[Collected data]
◆ ◆ ◆ ◆ ◆

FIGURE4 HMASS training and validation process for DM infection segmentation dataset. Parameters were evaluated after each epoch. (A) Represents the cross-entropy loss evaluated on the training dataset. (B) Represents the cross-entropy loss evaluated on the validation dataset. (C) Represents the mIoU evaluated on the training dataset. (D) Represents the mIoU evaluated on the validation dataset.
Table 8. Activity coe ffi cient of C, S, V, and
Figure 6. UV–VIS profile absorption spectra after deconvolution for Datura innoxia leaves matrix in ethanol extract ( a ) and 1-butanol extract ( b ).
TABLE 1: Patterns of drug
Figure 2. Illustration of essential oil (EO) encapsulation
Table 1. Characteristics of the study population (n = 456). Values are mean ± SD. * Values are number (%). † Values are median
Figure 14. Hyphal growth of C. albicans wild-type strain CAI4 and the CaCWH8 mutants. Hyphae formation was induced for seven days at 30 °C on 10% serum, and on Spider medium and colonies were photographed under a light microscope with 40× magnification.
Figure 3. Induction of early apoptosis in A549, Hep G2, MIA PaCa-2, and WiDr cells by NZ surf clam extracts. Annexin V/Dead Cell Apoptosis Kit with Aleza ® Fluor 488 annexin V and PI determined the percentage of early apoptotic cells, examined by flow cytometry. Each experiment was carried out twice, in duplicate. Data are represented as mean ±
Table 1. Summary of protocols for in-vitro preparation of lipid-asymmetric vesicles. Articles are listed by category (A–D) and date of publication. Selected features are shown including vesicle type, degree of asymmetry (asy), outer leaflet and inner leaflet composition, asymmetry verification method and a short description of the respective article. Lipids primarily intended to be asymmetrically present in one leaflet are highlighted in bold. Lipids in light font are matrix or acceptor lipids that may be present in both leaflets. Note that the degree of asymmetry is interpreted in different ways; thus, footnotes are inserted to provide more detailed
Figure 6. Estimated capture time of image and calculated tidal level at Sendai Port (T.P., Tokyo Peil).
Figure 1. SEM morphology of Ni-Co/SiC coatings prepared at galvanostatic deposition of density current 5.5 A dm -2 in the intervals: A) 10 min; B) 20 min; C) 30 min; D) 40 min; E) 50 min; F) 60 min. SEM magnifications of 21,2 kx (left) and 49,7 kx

◆ ◆ ◆ ◆ ◆

- [Description of the task] Repeat the entries above verbatim.

- [Reply to the task]
FIGURE4 HMASS training and validation process for DM infection segmentation dataset. Parameters were evaluated after each epoch. (A) Represents the cross-entropy loss evaluated on the training dataset. (B) Represents the cross-entropy loss evaluated on the validation dataset. (C) Represents the mIoU evaluated on the training dataset. (D) Represents the mIoU evaluated on the validation dataset.
Table 8. Activity coe ffi cient of C, S, V, and
Figure 6. UV–VIS profile absorption spectra after deconvolution for Datura innoxia leaves matrix in ethanol extract ( a ) and 1-butanol extract ( b ).
TABLE 1: Patterns of drug
Figure 2. Illustration of essential oil (EO) encapsulation
Table 1. Characteristics of the study population (n = 456). Values are mean ± SD. * Values are number (%). † Values are median
Figure 14. Hyphal growth of C. albicans wild-type strain CAI4 and the CaCWH8 mutants. Hyphae formation was induced for seven days at 30 °C on 10% serum, and on Spider medium and colonies were photographed under a light microscope with 40× magnification.
Figure 3. Induction of early apoptosis in A549, Hep G2, MIA PaCa-2, and WiDr cells by NZ surf clam extracts. Annexin V/Dead Cell Apoptosis Kit with Aleza ® Fluor 488 annexin V and PI determined the percentage of early apoptotic cells, examined by flow cytometry. Each experiment was carried out twice, in duplicate. Data are represented as mean ±
Table 1. Summary of protocols for in-vitro preparation of lipid-asymmetric vesicles. Articles are listed by category (A–D) and date of publication. Selected features are shown including vesicle type, degree of asymmetry (asy), outer leaflet and inner leaflet composition, asymmetry verification method and a short description of the respective article. Lipids primarily intended to be asymmetrically present in one leaflet are highlighted in bold. Lipids in light font are matrix or acceptor lipids that may be present in both leaflets. Note that the degree of asymmetry is interpreted in different ways; thus, footnotes are inserted to provide more detailed
Figure 6. Estimated capture time of image and calculated tidal level at Sendai Port (T.P., Tokyo Peil).
Figure 1. SEM morphology of Ni-Co/SiC coatings prepared at galvanostatic deposition of density current 5.5 A dm -2 in the intervals: A) 10 min; B) 20 min; C) 30 min; D) 40 min; E) 50 min; F) 60 min. SEM magnifications of 21,2 kx (left) and 49,7 kx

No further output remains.